Текст для упражнения:

....................

Несмотря на культивируемый в обществе плюрализм мнений, учащиеся практически не умеют строить проблемную коммуникацию и вообще перестают ценить живое общение. Например, они все меньше понимают, как относиться к учителю и зачем он вообще нужен, поскольку компьютер «знает» (т.е. помнит) в миллионы раз больше, чем учитель. Находясь под прессингом различных дискурсов, обрушивающихся на них через интернет, учащиеся, как правило, совершенно не осознают, что и как на них самих «осело», почему они вдруг начинают говорить так, а не иначе. Они охотно вступают в языковую игру по любому вопросу, но при этом оказываются не способны различить, когда они думают сами и отстаивают действительно свою позицию, а когда они всего лишь воспроизводят скаченную накануне информацию.

....................

Извлечённые записи:
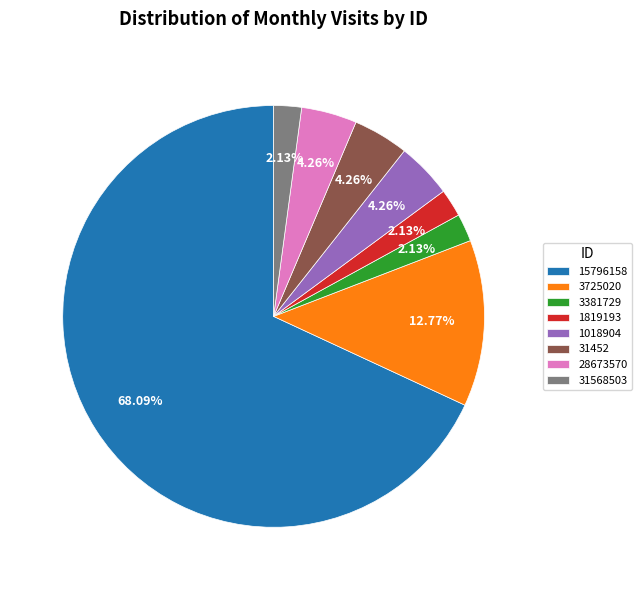

Which category has the biggest portion of the pie?

15796158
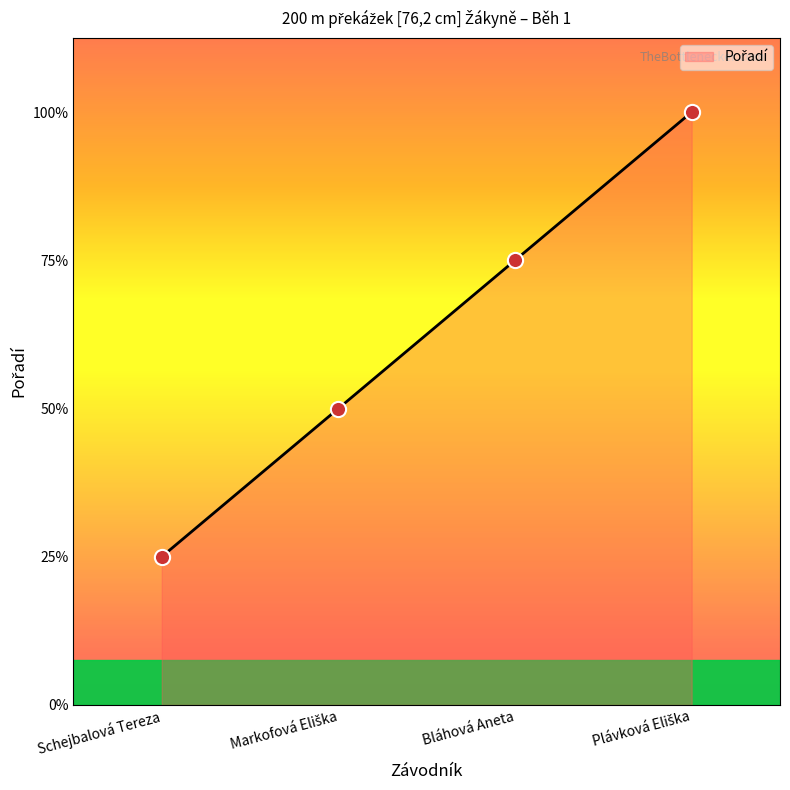

What is the ratio of the value at Schejbalová Tereza to the value at Plávková Eliška?

0.2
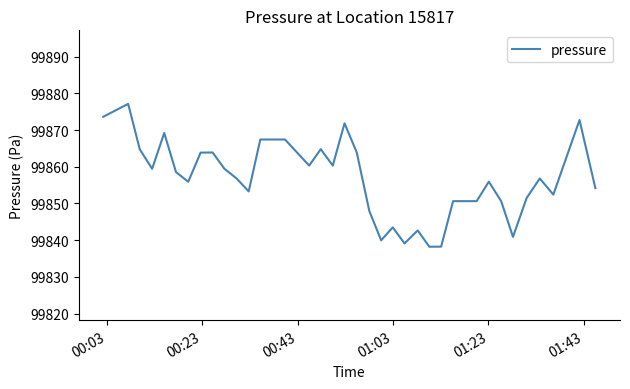

What is the maximum value shown in the chart?

99877.1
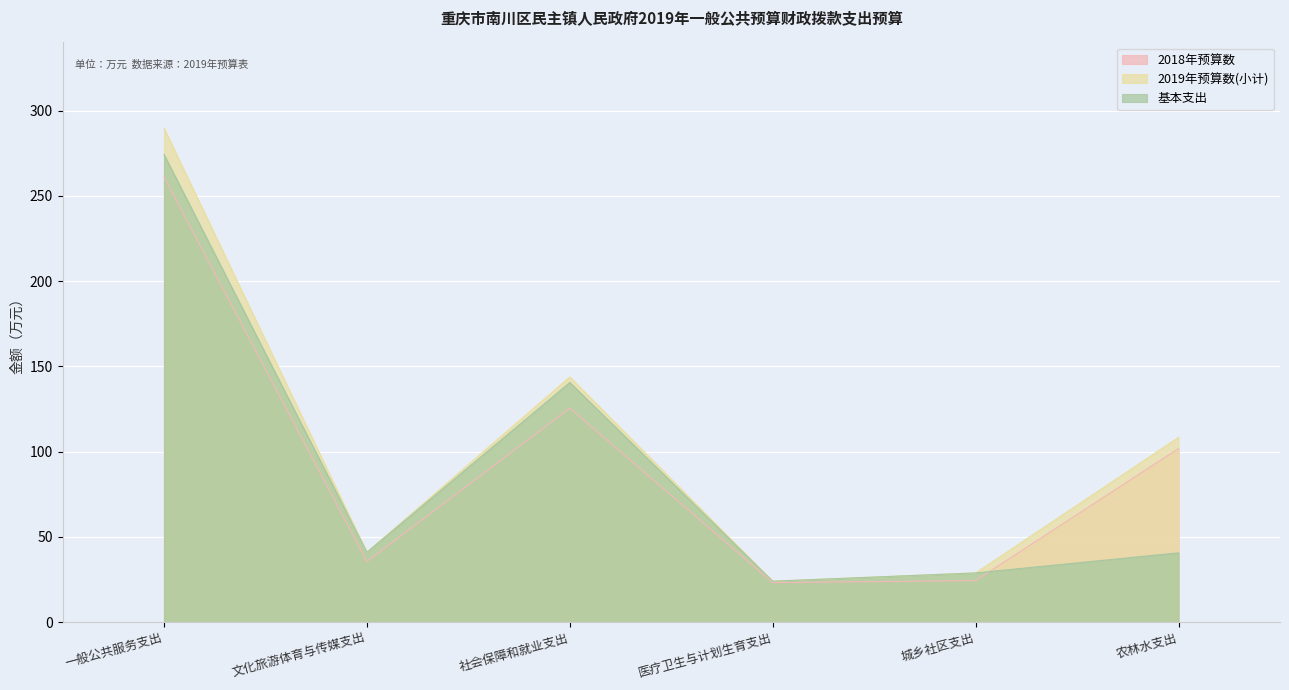

In 2019年预算数(小计), how many points are lower than both neighbors (excluding endpoints)?

2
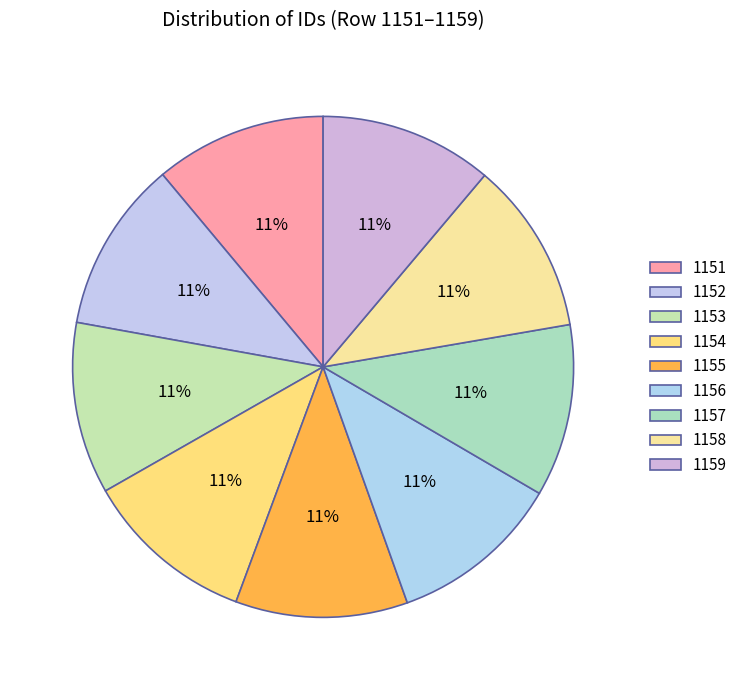

What is the ratio of the value at 1154 to the value at 1157?

1.0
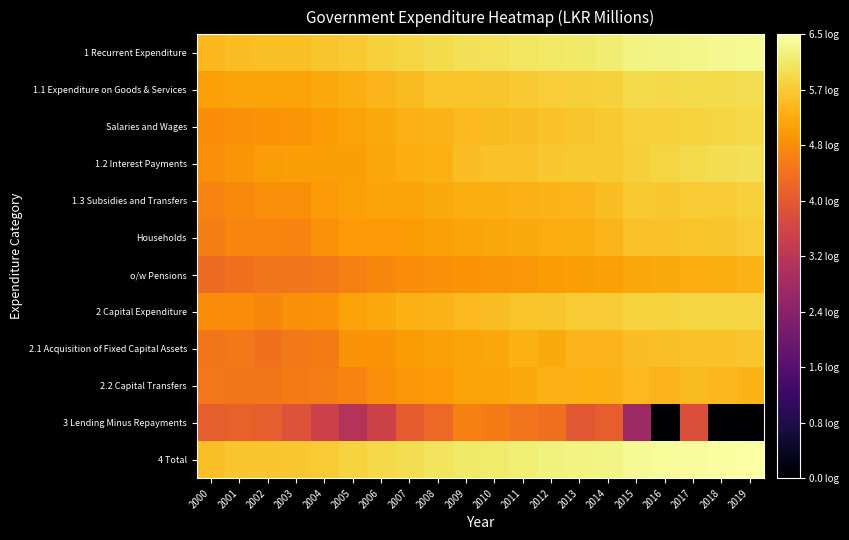

At 2003, list the series in order from largest to smallest.

4 Total, 1 Recurrent Expenditure, 1.1 Expenditure on Goods & Services, 1.2 Interest Payments, Salaries and Wages, 2 Capital Expenditure, 1.3 Subsidies and Transfers, Households, 2.2 Capital Transfers, 2.1 Acquisition of Fixed Capital Assets, o/w Pensions, 3 Lending Minus Repayments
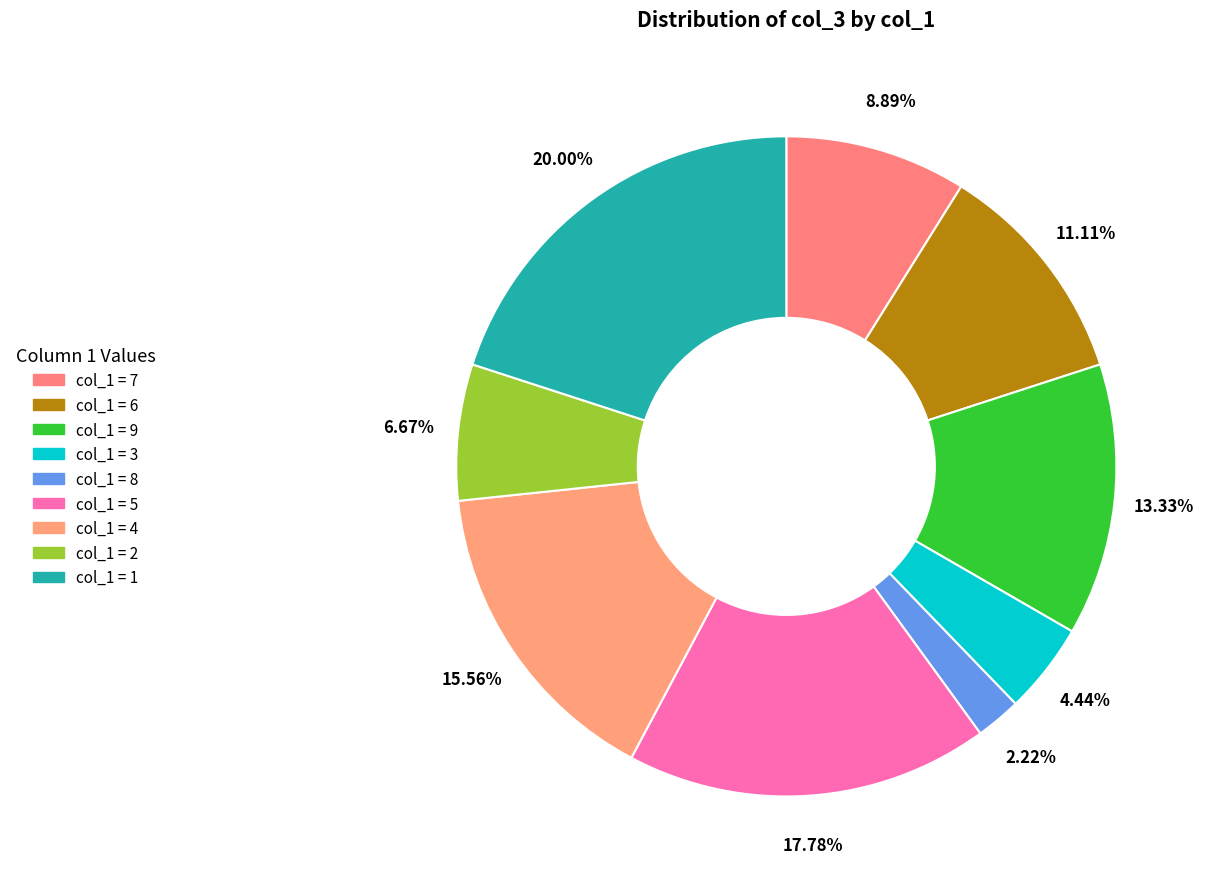

Count the number of slices in the pie.

9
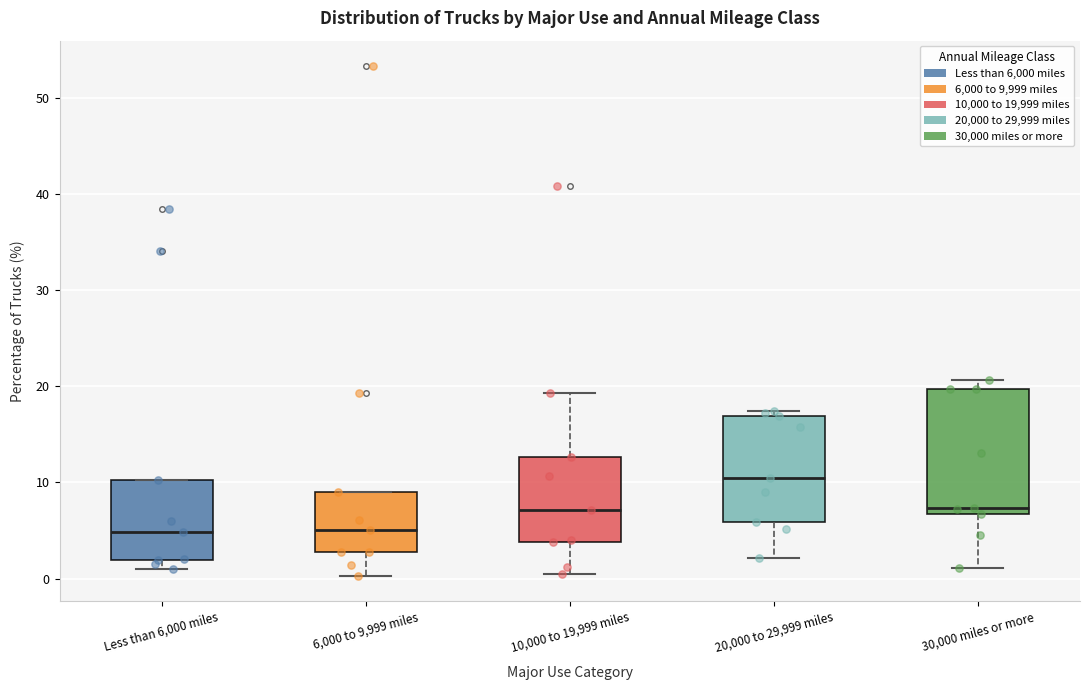

Comparing the boxes themselves (not the whiskers), which one is the tallest?

30,000 miles or more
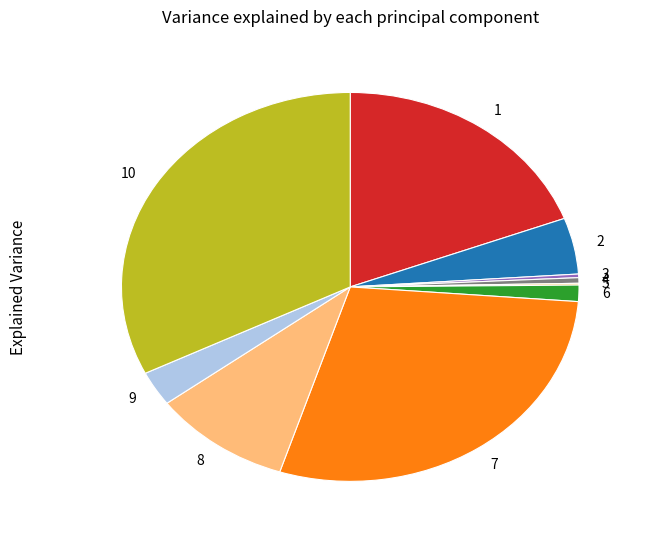

What is the largest slice in the pie chart?

10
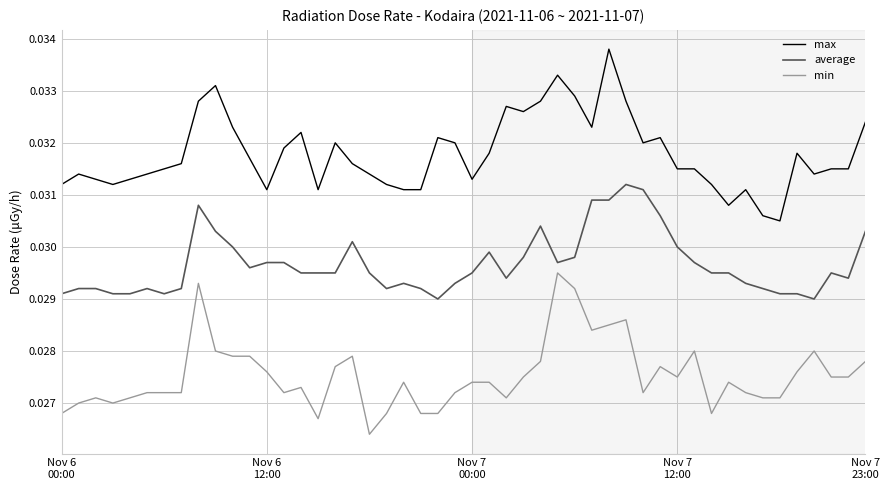

True or false: max and average intersect in this chart.

False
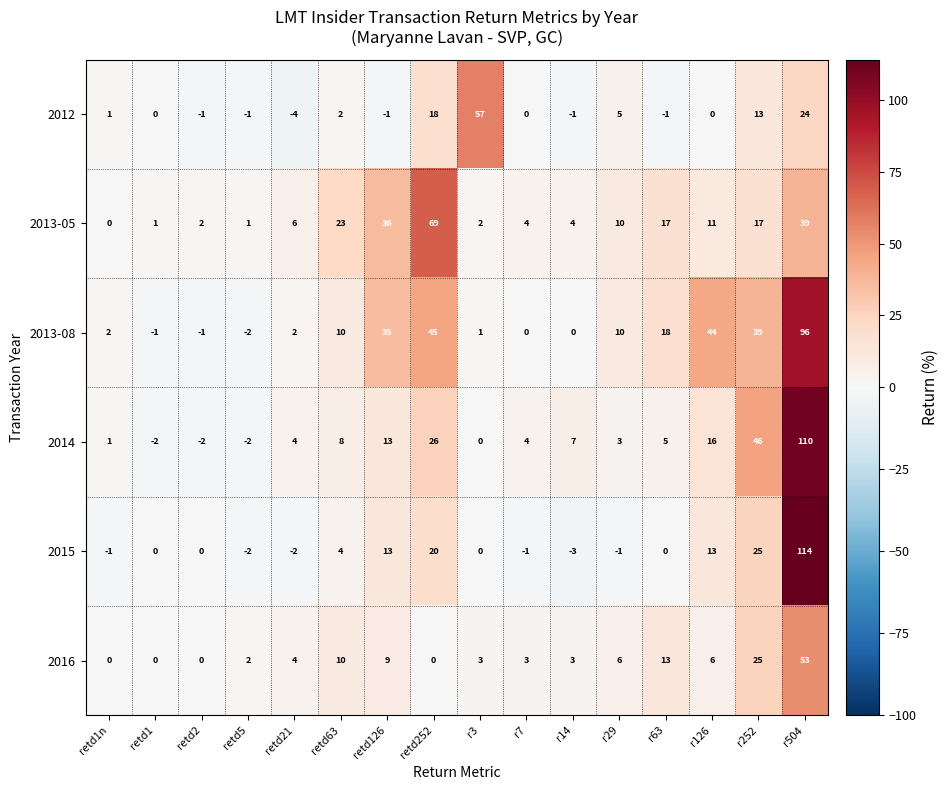

What is the difference between the maximum and minimum values in the 2014 series?

112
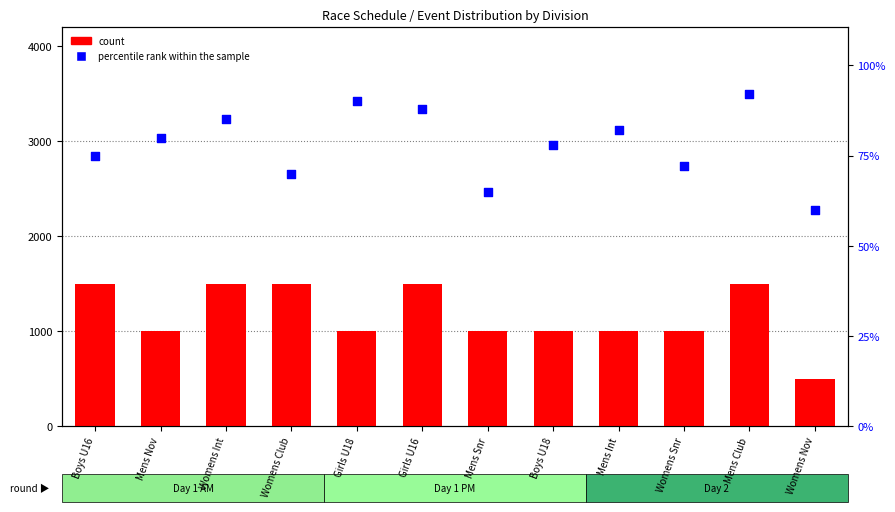

At which category is the sum across all series the highest?

Mens Club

....................

Задания:
[1] Объясните по тексту об учащихся и живом общении, почему учащиеся все меньше понимают, зачем вообще нужен учитель. Ответ уложите в одно–три предложения.
[2] Сосчитайте, сколько строк списка содержат слово «ratio».

Ответы:
[1] Учащиеся все меньше понимают, как относиться к учителю и зачем он нужен, потому что компьютер «знает», то есть помнит, в миллионы раз больше, чем учитель.

[2] 2